* [TASK DESCRIPTION] Aside from the pictures, copy the listing exactly.

******

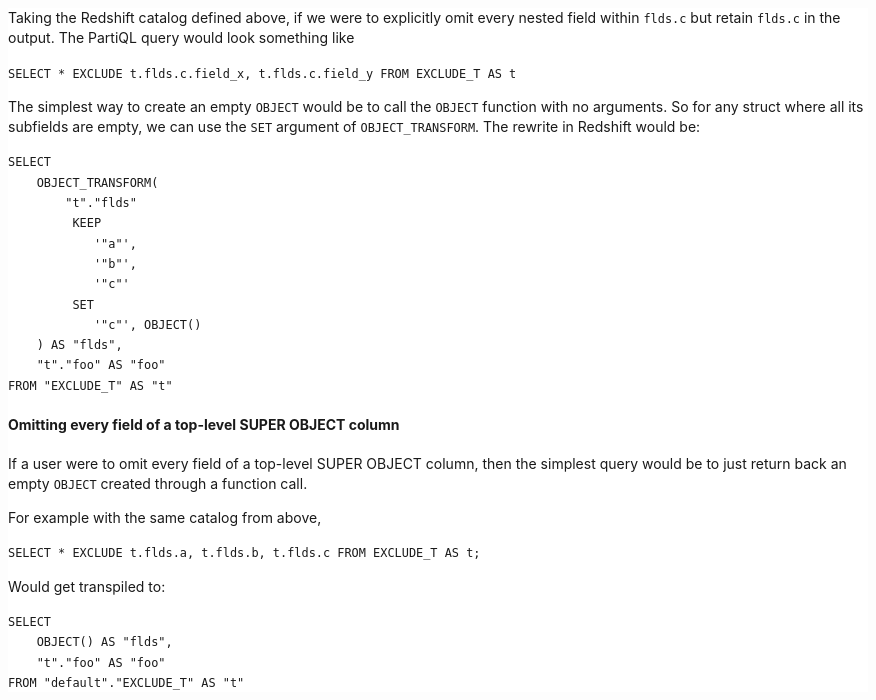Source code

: Taking the Redshift catalog defined above, if we were to explicitly omit every nested field within `flds.c` but retain
`flds.c` in the output. The PartiQL query would look something like

```PartiQL
SELECT * EXCLUDE t.flds.c.field_x, t.flds.c.field_y FROM EXCLUDE_T AS t
```

The simplest way to create an empty `OBJECT` would be to call the `OBJECT` function with no arguments. So for any struct
where all its subfields are empty, we can use the `SET` argument of `OBJECT_TRANSFORM`. The rewrite in Redshift would 
be:

```Redshift
SELECT
    OBJECT_TRANSFORM(
        "t"."flds"
         KEEP
            '"a"',
            '"b"',
            '"c"'
         SET
            '"c"', OBJECT()
    ) AS "flds",
    "t"."foo" AS "foo"
FROM "EXCLUDE_T" AS "t"
```

#### Omitting every field of a top-level SUPER OBJECT column
If a user were to omit every field of a top-level SUPER OBJECT column, then the simplest query would be to just return
back an empty `OBJECT` created through a function call.

For example with the same catalog from above,
```PartiQL
SELECT * EXCLUDE t.flds.a, t.flds.b, t.flds.c FROM EXCLUDE_T AS t;
```

Would get transpiled to:
```Redshift
SELECT
    OBJECT() AS "flds", 
    "t"."foo" AS "foo"
FROM "default"."EXCLUDE_T" AS "t"
```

******

* [TASK SOLUTION]
Source code

: Taking the Redshift catalog defined above, if we were to explicitly omit every nested field within `flds.c` but retain
`flds.c` in the output. The PartiQL query would look something like

```PartiQL
SELECT * EXCLUDE t.flds.c.field_x, t.flds.c.field_y FROM EXCLUDE_T AS t
```

The simplest way to create an empty `OBJECT` would be to call the `OBJECT` function with no arguments. So for any struct
where all its subfields are empty, we can use the `SET` argument of `OBJECT_TRANSFORM`. The rewrite in Redshift would 
be:

```Redshift
SELECT
    OBJECT_TRANSFORM(
        "t"."flds"
         KEEP
            '"a"',
            '"b"',
            '"c"'
         SET
            '"c"', OBJECT()
    ) AS "flds",
    "t"."foo" AS "foo"
FROM "EXCLUDE_T" AS "t"
```

#### Omitting every field of a top-level SUPER OBJECT column
If a user were to omit every field of a top-level SUPER OBJECT column, then the simplest query would be to just return
back an empty `OBJECT` created through a function call.

For example with the same catalog from above,
```PartiQL
SELECT * EXCLUDE t.flds.a, t.flds.b, t.flds.c FROM EXCLUDE_T AS t;
```

Would get transpiled to:
```Redshift
SELECT
    OBJECT() AS "flds", 
    "t"."foo" AS "foo"
FROM "default"."EXCLUDE_T" AS "t"
```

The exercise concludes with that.